SCF binds to c-Kit, leading to the activation of downstream signaling pathways such as the PI3K (23) Ras/extracellular signal-regulated kinase [36], phospholipase C-γ, Janus kinase/signal transducer, and activator of transcription signaling pathways [37,38]. To confirm this speculation, the present study investigated the activity of the PI3K signaling pathway. Phosphorylation of p110 is a crucial process in PI3K signal transduction. Therefore, the phosphorylation of p110 was examined by Western blot analysis, revealing that the phosphorylation level of p110 in the DCP group was significantly increased compared with that in the control group.

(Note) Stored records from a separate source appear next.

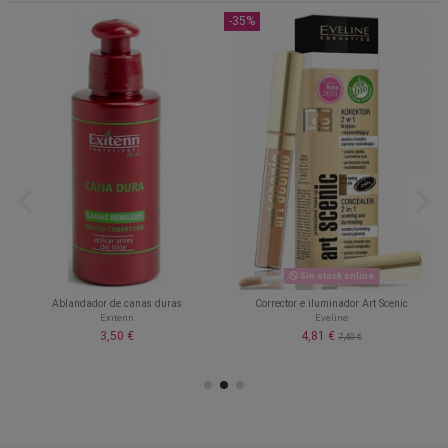
-35%
Sin stock online
Ablandador de canas duras
Corrector e iluminador Art Scenic
Exitenn
Eveline
3,50 €
4,81 €
7,40 €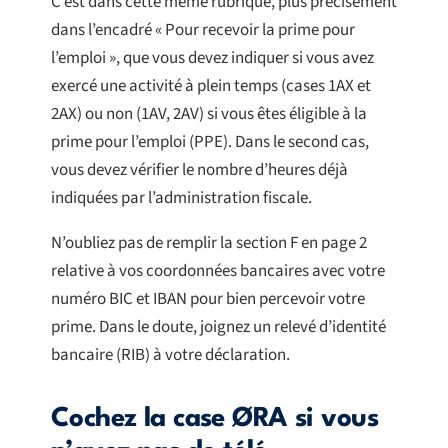
C’est dans cette même rubrique, plus précisément
dans l’encadré « Pour recevoir la prime pour
l’emploi », que vous devez indiquer si vous avez
exercé une activité à plein temps (cases 1AX et
2AX) ou non (1AV, 2AV) si vous êtes éligible à la
prime pour l’emploi (PPE). Dans le second cas,
vous devez vérifier le nombre d’heures déjà
indiquées par l’administration fiscale.
N’oubliez pas de remplir la section F en page 2
relative à vos coordonnées bancaires avec votre
numéro BIC et IBAN pour bien percevoir votre
prime. Dans le doute, joignez un relevé d’identité
bancaire (RIB) à votre déclaration.
Cochez la case ØRA si vous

As mentioned above, luteolin is known to protect against reactive oxygen species-mediated cell death by inhibiting the PI3K signaling pathway, and based on previous studies, it was assumed that luteolin may ameliorate DCP. To the best of our knowledge, no previous study has assessed the effect of luteolin on ICC activities in DCP. Of note, luteolin significantly suppressed the increases in the expression levels of SCF and c-kit as well as the phosphorylation level of p110 in the DCP group compared with those in the control, suggesting that luteolin suppressed SCF/c-kit and PI3K pathway activity. Based on these findings, luteolin reduces SCF and c-Kit expression, and, at least to a certain extent, participates in suppressing the impairment of urinary function in DCP. Luteolin was able to control the increases in c-Kit expression during DCP.

In recent years, traditional Chinese medicine has attracted increasing attention and has provided a new direction for pharmacological research due to the lower side effects and excellent activity of certain natural products. Moreover, the combination of traditional medicine and medicinal chemistry has become a research focus.

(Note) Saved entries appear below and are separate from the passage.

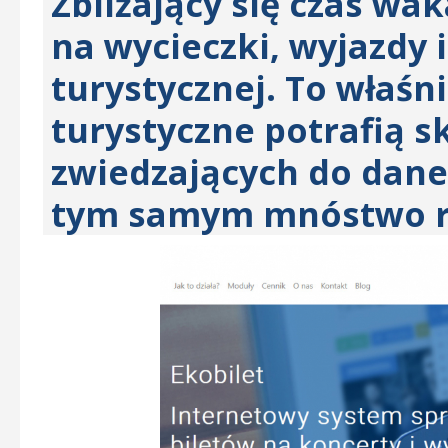
Zbliżający się czas wa
na wycieczki, wyjazdy i
turystycznej. To właśni
turystyczne potrafią s
zwiedzających do dane
tym samym mnóstwo ro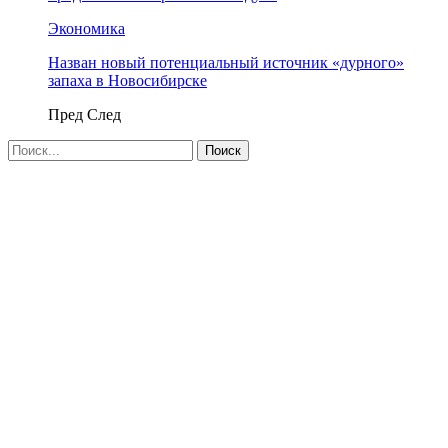
Экономика
Назван новый потенциальный источник «дурного»
запаха в Новосибирске
Пред
След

Solifenacin is the selective antagonist of the muscarinic acetylcholine receptor and is now used to treat patients with overactive bladder. Therefore, the present study investigated the potential pharmacological synergy of luteolin and solifenacin in the treatment of DCP in rats. The results of bladder pressure and volume tests showed that the combination of luteolin and solifenacin led to an enhanced improvement in maximum voiding pressure and residual urine volume. However, the protein levels of SCF, c-Kit, and p-p110 determined by Western blot analysis showed no difference between the luteolin and the combination group. These results suggest that luteolin and solifenacin act via different targets, leading to an enhanced pharmacological effect.

Conclusions

Luteolin improves DCP in rats by downregulating the expression of SCF and c-Kit as well as the phosphorylation of p110 in the bladder. Moreover, luteolin and solifenacin have potential pharmacological synergy in the treatment of DCP.